■ Source document:
● ● ● ● ●

I have been amazed recently by the coverage given by TV and press to police killings of black persons. We used to hear about it but, by the next day, we had moved on to a different story, so the extent of police prejudice was not on full display. But it has been different with the protestors of all ages and color who just will not let it go with their continual peaceful protests week after week after week. Something is changing. It is no longer just a black problem but one that calls for basic change in our society.
I have often said that I have never intentionally been racist. But the more I have learned and experienced in the last several years have led me to think of that statement, “I’ve never been intentionally racist”, as irrelevant. The idea of white privilege never occurred to me until I began reading about it. Yes, indeed, I did live my life on a different playing field than was available to blacks with a similar educational background. Yes, I have been anxious when getting pulled over by a policeman, but I never felt that I might be treated unjustly or with violence. I was not aware of how government housing policies made blacks live in substandard areas of cities and made it difficult if not impossible to buy homes in suburbs. It was not just the prejudice of a few people, although that was often manipulated by real estate agents and banks for profit, but actual written down government law and policy that caused Blacks to live in the ghettos of our cities. Etc., etc.

● ● ● ● ●

■ Data for review:
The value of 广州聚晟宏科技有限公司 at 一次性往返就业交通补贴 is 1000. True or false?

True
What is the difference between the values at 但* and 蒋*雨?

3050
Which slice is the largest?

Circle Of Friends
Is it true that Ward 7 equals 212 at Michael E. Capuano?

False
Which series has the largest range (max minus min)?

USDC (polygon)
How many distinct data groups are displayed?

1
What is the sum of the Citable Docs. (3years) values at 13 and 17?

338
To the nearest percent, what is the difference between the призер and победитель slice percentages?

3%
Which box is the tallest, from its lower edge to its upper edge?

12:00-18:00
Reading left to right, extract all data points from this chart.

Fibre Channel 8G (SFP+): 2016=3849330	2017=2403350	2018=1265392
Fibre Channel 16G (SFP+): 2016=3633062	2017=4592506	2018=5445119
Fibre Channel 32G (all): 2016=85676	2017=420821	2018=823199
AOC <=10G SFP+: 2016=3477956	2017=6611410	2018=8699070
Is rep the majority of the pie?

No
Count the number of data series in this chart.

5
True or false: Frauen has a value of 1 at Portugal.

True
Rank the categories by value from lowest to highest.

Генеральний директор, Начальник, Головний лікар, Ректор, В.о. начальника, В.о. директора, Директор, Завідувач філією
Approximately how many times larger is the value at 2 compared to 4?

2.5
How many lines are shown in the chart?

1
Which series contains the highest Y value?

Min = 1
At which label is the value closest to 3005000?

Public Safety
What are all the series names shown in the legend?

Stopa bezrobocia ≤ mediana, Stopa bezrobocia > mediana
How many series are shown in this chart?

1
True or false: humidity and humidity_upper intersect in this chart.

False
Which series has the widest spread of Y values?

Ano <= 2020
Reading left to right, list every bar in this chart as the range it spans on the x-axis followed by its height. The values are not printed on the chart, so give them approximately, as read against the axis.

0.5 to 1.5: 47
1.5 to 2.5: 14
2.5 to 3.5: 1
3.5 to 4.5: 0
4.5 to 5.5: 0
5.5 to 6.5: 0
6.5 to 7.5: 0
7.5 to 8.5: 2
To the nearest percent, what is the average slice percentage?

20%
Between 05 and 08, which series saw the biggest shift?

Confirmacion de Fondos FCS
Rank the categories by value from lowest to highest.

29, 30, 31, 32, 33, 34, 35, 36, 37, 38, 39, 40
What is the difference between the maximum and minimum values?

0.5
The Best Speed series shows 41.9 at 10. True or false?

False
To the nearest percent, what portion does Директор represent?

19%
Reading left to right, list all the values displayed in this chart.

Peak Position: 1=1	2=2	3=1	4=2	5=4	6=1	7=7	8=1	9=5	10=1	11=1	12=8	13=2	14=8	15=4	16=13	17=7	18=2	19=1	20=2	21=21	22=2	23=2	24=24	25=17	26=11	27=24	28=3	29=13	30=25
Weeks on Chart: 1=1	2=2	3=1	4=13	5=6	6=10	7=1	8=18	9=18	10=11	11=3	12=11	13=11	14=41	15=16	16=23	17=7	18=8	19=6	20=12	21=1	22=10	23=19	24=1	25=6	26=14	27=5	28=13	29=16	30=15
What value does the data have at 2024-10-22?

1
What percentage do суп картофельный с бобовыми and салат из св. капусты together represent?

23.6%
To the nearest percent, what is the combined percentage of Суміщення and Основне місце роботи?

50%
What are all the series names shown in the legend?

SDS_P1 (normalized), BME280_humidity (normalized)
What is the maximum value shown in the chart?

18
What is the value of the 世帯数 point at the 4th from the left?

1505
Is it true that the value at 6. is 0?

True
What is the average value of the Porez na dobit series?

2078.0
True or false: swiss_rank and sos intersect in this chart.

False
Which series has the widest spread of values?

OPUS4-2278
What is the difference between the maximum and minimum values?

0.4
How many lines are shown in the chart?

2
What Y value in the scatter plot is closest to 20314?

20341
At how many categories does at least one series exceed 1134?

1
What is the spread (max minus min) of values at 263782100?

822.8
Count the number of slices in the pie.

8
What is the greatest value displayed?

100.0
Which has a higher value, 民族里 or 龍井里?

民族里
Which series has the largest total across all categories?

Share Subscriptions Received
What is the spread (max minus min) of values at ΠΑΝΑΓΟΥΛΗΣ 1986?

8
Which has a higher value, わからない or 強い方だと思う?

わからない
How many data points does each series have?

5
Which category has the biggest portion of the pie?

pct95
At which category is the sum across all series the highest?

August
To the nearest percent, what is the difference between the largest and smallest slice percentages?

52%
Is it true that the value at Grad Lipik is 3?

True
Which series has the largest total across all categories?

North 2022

● ● ● ● ●

Continue the reflection on police killings and white privilege, starting right after its last sentence. The records have no part in what follows.

As a person who is as well-educated and liberal as I am to not know about so much of this is mind-boggling. Obviously, our culture did not want us to know; it preferred that we not talk about it. That it be stored away in our collective unconscious and forgotten about. I am learning about the above and much more from books that are now on the Best Sellers list. Something profound is changing in our American culture that is now open to face how our country has treated blacks throughout our history and especially since World War II.
Wilber recommends that when we find something in our unconscious that is inhibiting our fruitful living, we should use the 3-2-1 process. We should first look at it objectively, from a 3rd person perspective. We should examine it in every way we can. Then we should move on to a second person perspective. Have a conversation with it. Ask it questions and let it talk back to us. Finally, you should acknowledge that it is a part of who we are – see it as a part of ourselves, in the 1st person. When this happens, it no longer has the same power over us, and we become more whole persons. We have cleaned up that part of our unconscious.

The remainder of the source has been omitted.